## About this task
Arrange every line of the items below as a Markdown table with two columns, Row and Text. Number each row, and omit any blank lines.

## Recorded data
^^^^^^^^^^^^^^^^
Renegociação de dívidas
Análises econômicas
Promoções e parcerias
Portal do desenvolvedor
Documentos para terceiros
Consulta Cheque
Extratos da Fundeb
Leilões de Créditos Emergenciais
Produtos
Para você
^^^^^^^^^^^^^^^^
## Result
| Row | Text |
|---|---|
| 1 | Renegociação de dívidas |
| 2 | Análises econômicas |
| 3 | Promoções e parcerias |
| 4 | Portal do desenvolvedor |
| 5 | Documentos para terceiros |
| 6 | Consulta Cheque |
| 7 | Extratos da Fundeb |
| 8 | Leilões de Créditos Emergenciais |
| 9 | Produtos |
| 10 | Para você |